You can even use that code to cast directly to an AnyObject, and it works. Still, if we decide to implement this, I'd rather just expose the property from within ObjectIdentifier.

1 Like

Oh right, OI doesn't retain the original object, recovering it could be unsafe. If it's important for IdentifierMap, we'll probably need another struct.

1 Like

Why doesn't OI retain? What use is an ObjectIdentifier pointed at an object that no longer exists?

1 Like

I don't know exactly as to why, but identifying object even after it's long gone is still very useful in database setting so I suppose it's useful in some similar case. Plus it's easier to opt-in by adding a dictionary [ObjectIdentifier: OriginalObject] while it's harder to opt-out.

In any case, the problem is not whether or not it should, but that it is.

The problem with identifying objects after they are gone, is that ObjectIdentifiers in that case aren't unique anymore, even though documentation says that they should be unique (radar 46952352)

(also sorry for derailing the thread about data structures D: )

It's dangerous though, because nothing stops allocation of a new object at the same memory address. OI would consider them as identical, even though they could be completely different objects, with different values, and even of a different type altogether.

I think it's a problem that it is that way. I would love to hear someone chime in as to what might motivate OI to not retain objects.

Hey Alexander,
This unrelated but, on what websites are you practicing?

1 Like

WeakHashMap Can be easily implemented using a weak box to wrap keys or values within a regular Dictionary

I didn't consider this a possibility because the other requirements of a Java weak map. For example:

  • The values need to potentially be dereferenced/deallocated when the keys go away
  • Iteration cannot break if such changes happen due to actions on another thread.

IdentityHashMap Can easily implement using a weak box to wrap keys within a regular Dictionary :

Yes, with an extra step to box/unbox to use. It does have the advantage over java that you can control whether null keys/values are allowed.

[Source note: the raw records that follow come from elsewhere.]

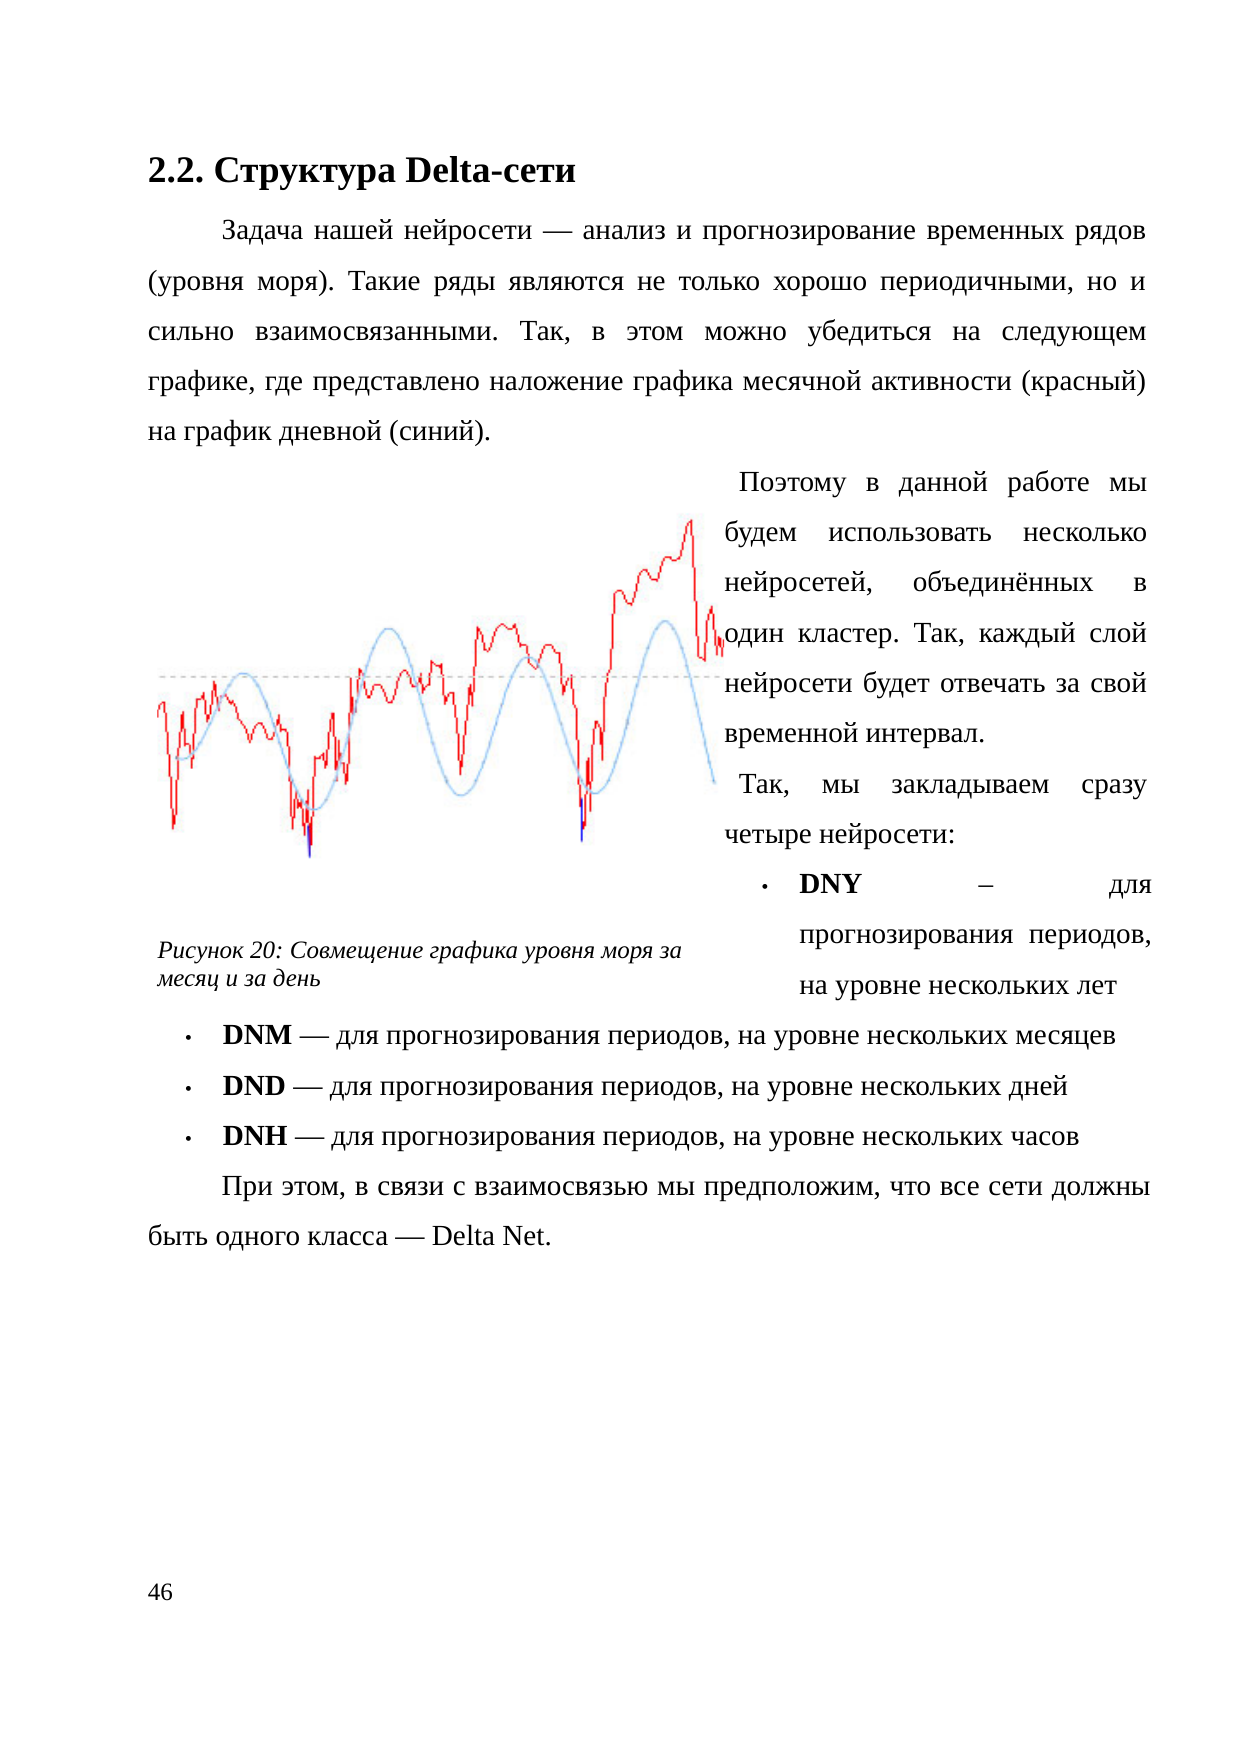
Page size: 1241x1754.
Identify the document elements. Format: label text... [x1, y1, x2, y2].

list DNM — для прогнозирования периодов, на уровне нескольких месяцев [185, 1017, 1152, 1051]
list DNY – для прогнозирования периодов, на уровне нескольких лет [185, 866, 1152, 1001]
text Поэтому в данной работе мы будем использовать несколько нейросетей, объединённых в один кластер. Так, каждый слой нейросети будет отвечать за свой временной интервал. [148, 464, 1147, 749]
text При этом, в связи с взаимосвязью мы предположим, что все сети должны быть одного класса — Delta Net. [148, 1168, 1152, 1252]
picture [157, 488, 725, 935]
list DND — для прогнозирования периодов, на уровне нескольких дней [185, 1068, 1152, 1101]
text Задача нашей нейросети — анализ и прогнозирование временных рядов (уровня моря). Такие ряды являются не только хорошо периодичными, но и сильно взаимосвязанными. Так, в этом можно убедиться на следующем графике, где представлено наложение графика месячной активности (красный) на график дневной (синий). [148, 212, 1147, 447]
list DNH — для прогнозирования периодов, на уровне нескольких часов [185, 1118, 1152, 1151]
text Рисунок 20: Совмещение графика уровня моря за месяц и за день [157, 935, 724, 992]
text 2.2. Структура Delta-cети [148, 148, 1147, 191]
text Так, мы закладываем сразу четыре нейросети: [725, 766, 1147, 849]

It's interesting to note that IdentityHashMap is a linear probe algorithm, and not a bucket-chain like normal java HashMaps.

P.s. Can you please edit your table to add queue, deque, and stack, for sake of completeness?

As I noted, I left them all off because the whole category has no real Swift equivalents to the Java API. In particular, a lot of the Queue/Deque diversity in Java is based on the early encouragement to use many blocking threads for processing (such as creating a reading and a writing thread for each socket).

If you ignore such concurrency-related methods and go for a simpler API, you can use Array as a Queue. You can use Array directly as a Deque, or wrap it with a more efficient implementation that doesn't necessarily require a full new array/copy to push/pop off the front.

Other options in Java like priority deques don't have an easy corresponding underlying implementation (well, NSSortedMap).

For those reasons I punted on representing it in the table. And punting on representing it was why I made the table and my comments on the table separate posts :-)

If you suggest what to put (Queue/Deque interfaces to nothing on Swift side?), I'll edit the post.